• _TASK DESCRIPTION_: Find every line below with the string "response" and pick it out.

• _RECORDS FOR THE TASK_:
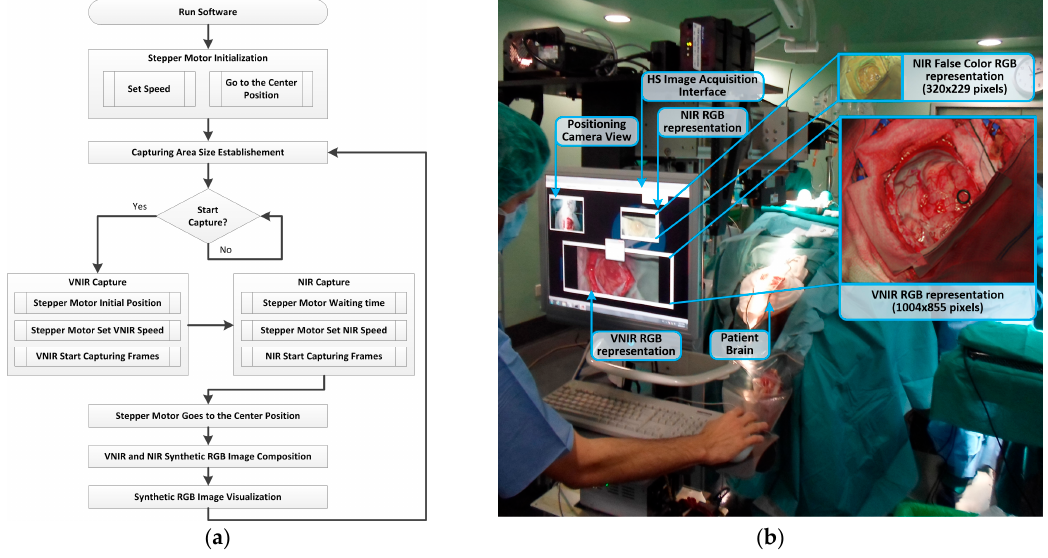
Figure 4. ( a ) HS image acquisition software flow diagram; ( b ) HS image acquisition user interface (and the RGB representations of each HS cube) being used during a neurosurgical intervention at the University Hospital Doctor Negrin of Las Palmas de Gran Canaria (Spain).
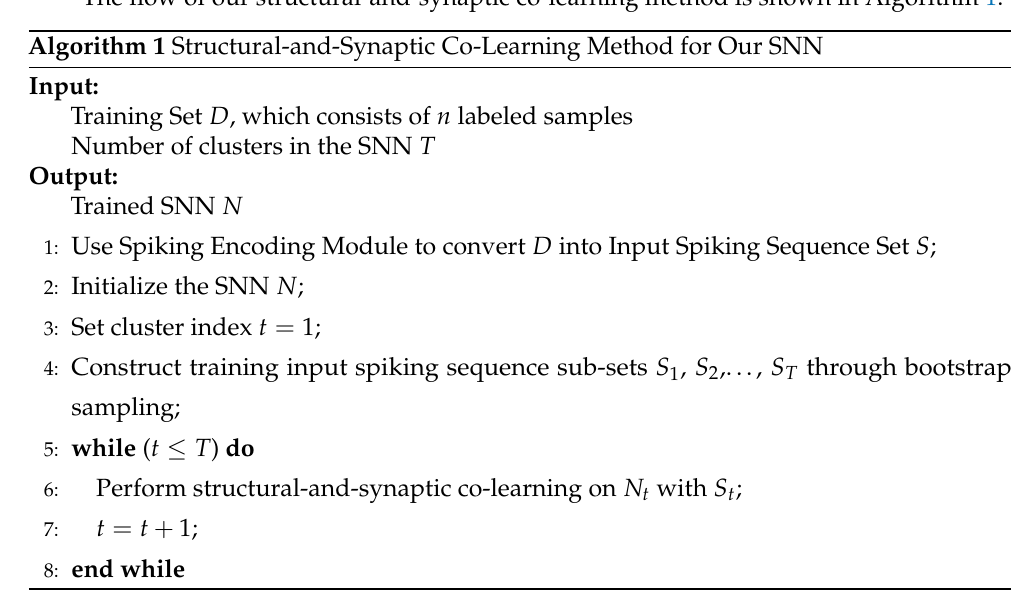
Algorithm 1 Structural-and-Synaptic Co-Learning Method for Our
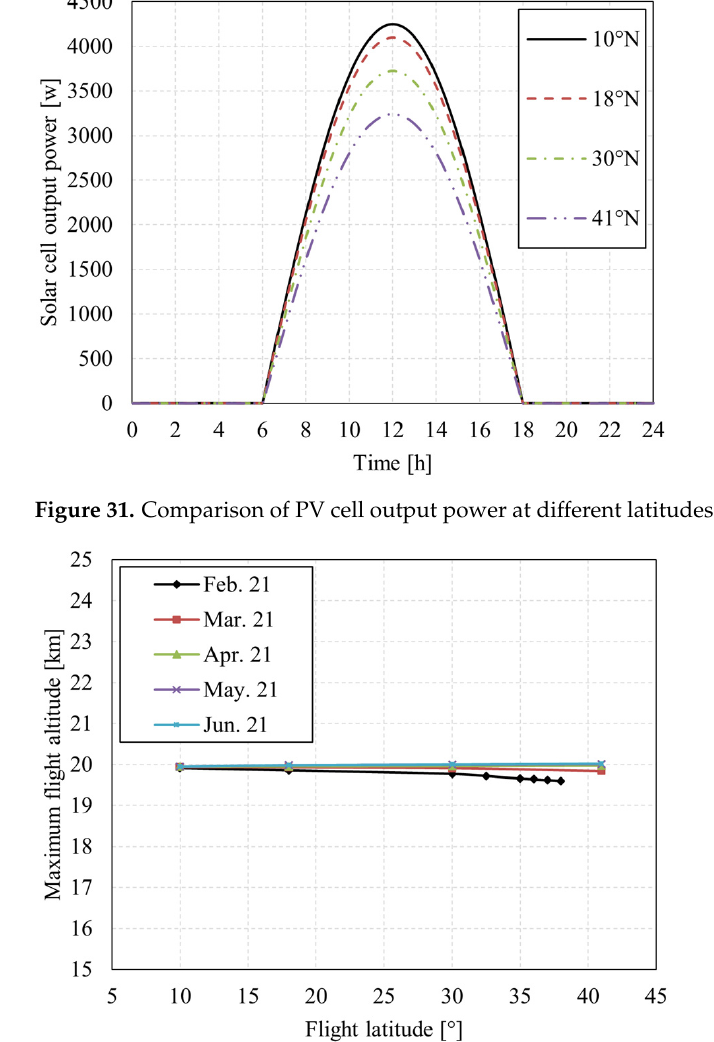
Figure 32. Influence of flight latitude on maximum flight altitude.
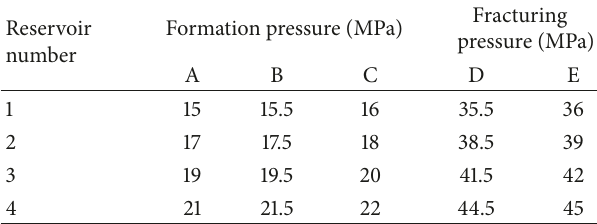
Table 7: The values of formation pressure and fracturing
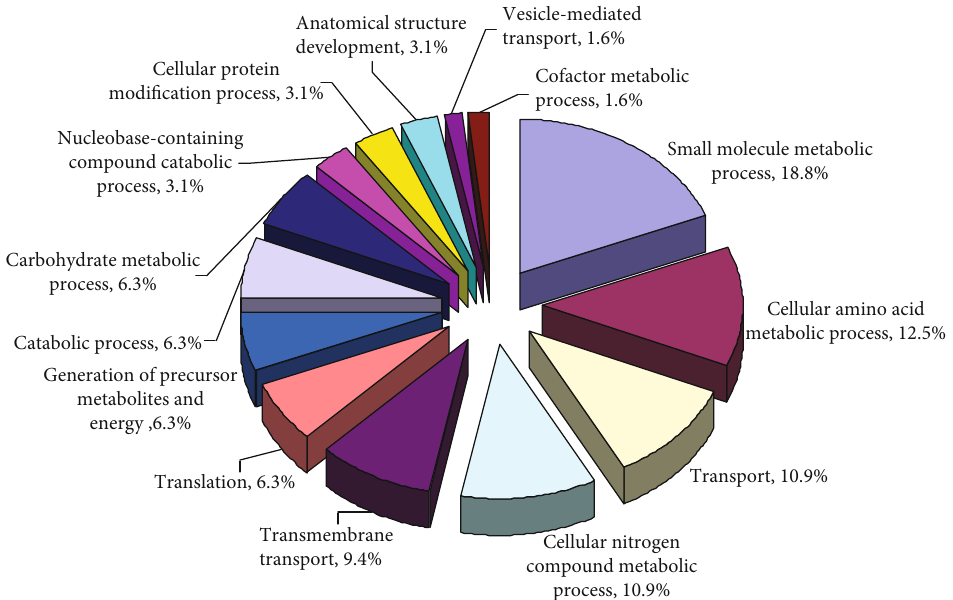
Figure 3: The biological processes of di ff erences protein of Coriolus versicolor in response to methanol extracts from the xylem of Cinnamomum camphora.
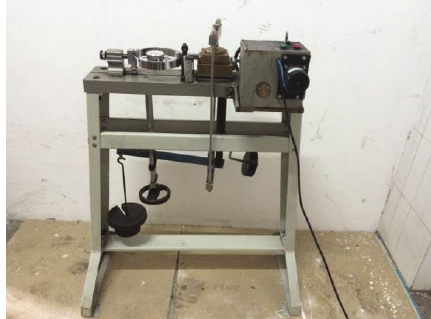
Figure 2: ZJ-type strain-controlled direct shear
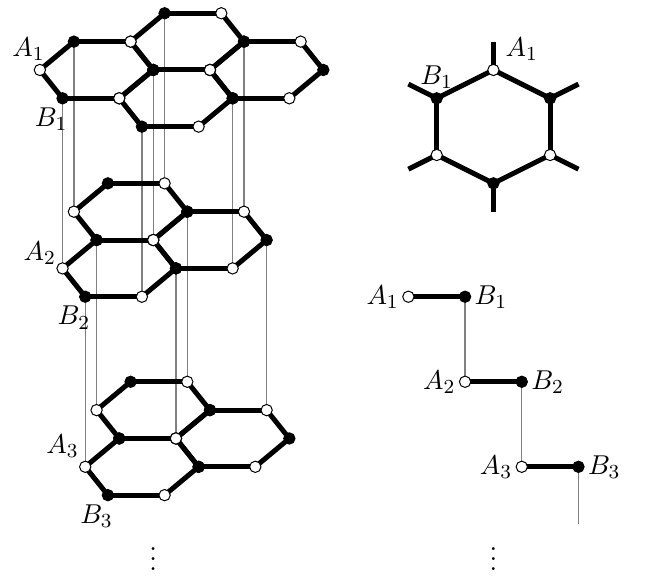
Figure 1 . The atomic structure of ABC-MLG. The white dots are for the A sublattice, and the black dots are for the B sublattice. Lines denote bondings. Thick black lines are for nearest neighbor couplings t within the intralayer, and thin gray lines are for couplings t ⊥ of interlayer vertical bonds k that couples B j and A j +1 for j = 1 , 2 , · · · , N − 1 . we call this kind of stacking order ABC-stacking or rhombohedral stacking.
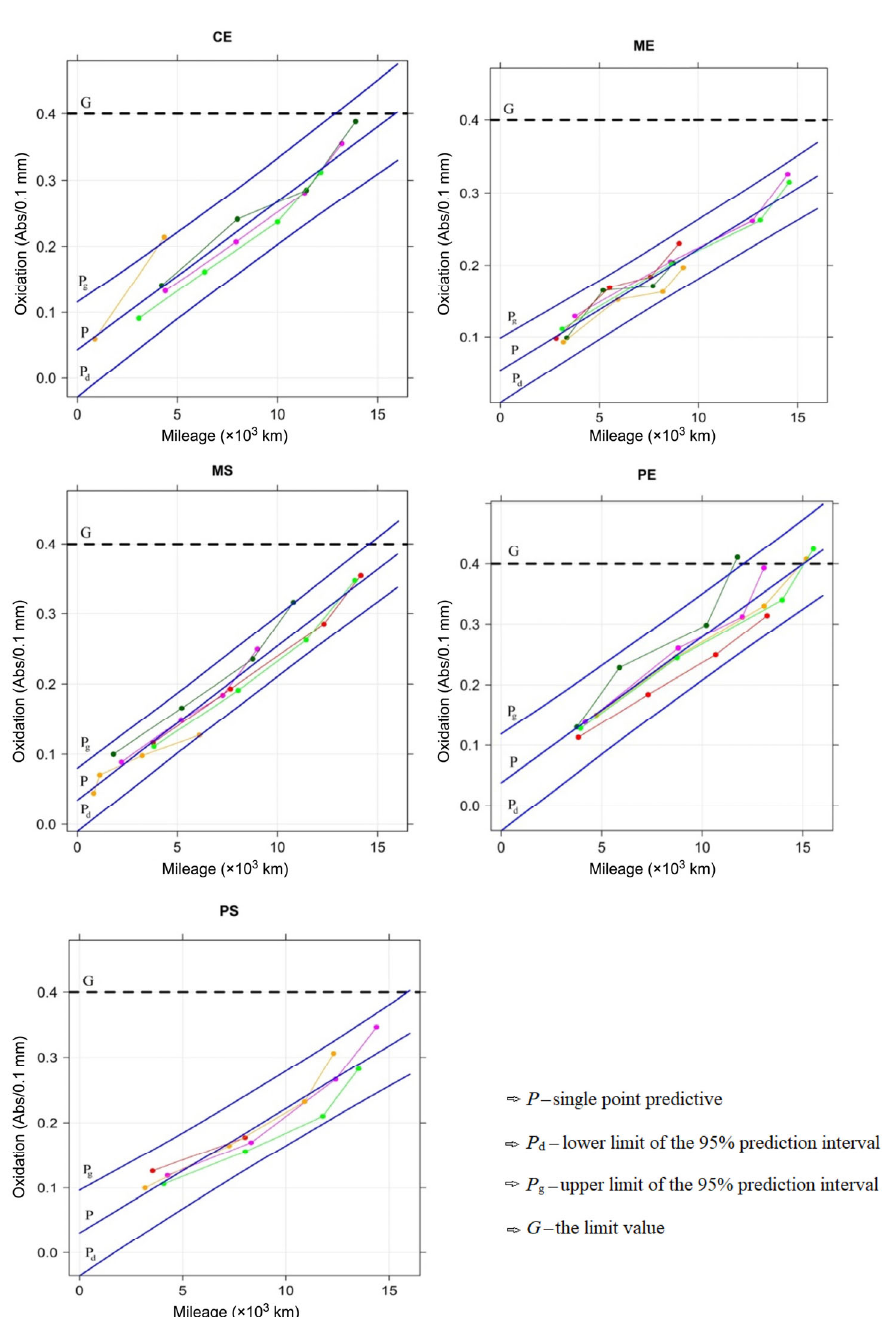
Fig. 3 Observed data and model predictions for mileage from zero to 16 thousand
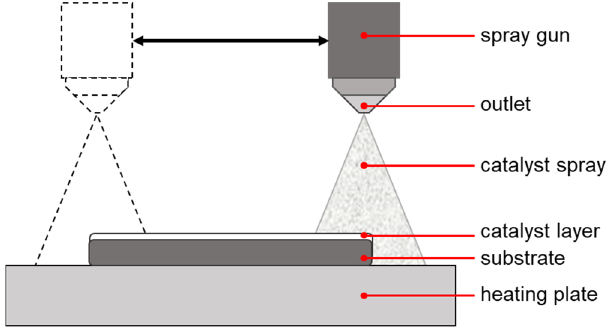
Figure 15. Schematic sideview of the spray coating process; arrow indicates the direction of movement.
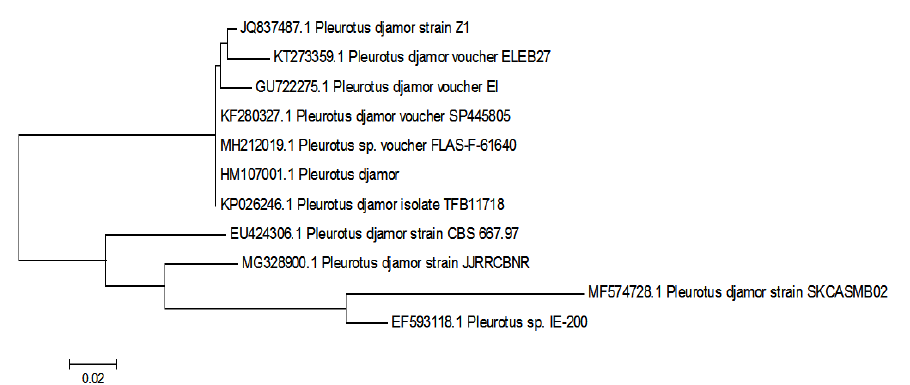
Fig. 4. Phylogenetic tree of P.djamor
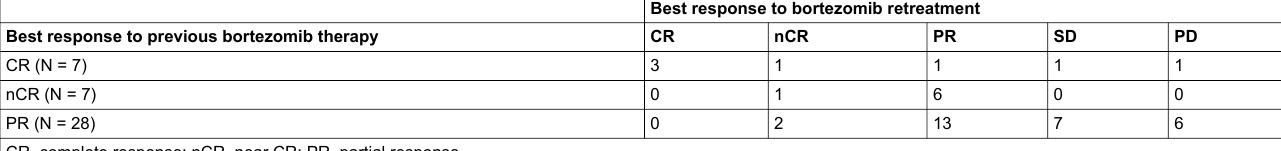
Best response to bortezomib retreatment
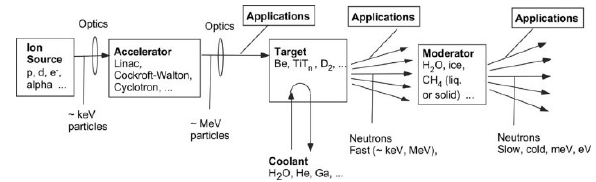
Fig. 1. Caption of the Figure 1. Below the figure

• _ANSWER TO THIS TASK_:
Figure 3: The biological processes of di ff erences protein of Coriolus versicolor in response to methanol extracts from the xylem of Cinnamomum camphora.
Best response to bortezomib retreatment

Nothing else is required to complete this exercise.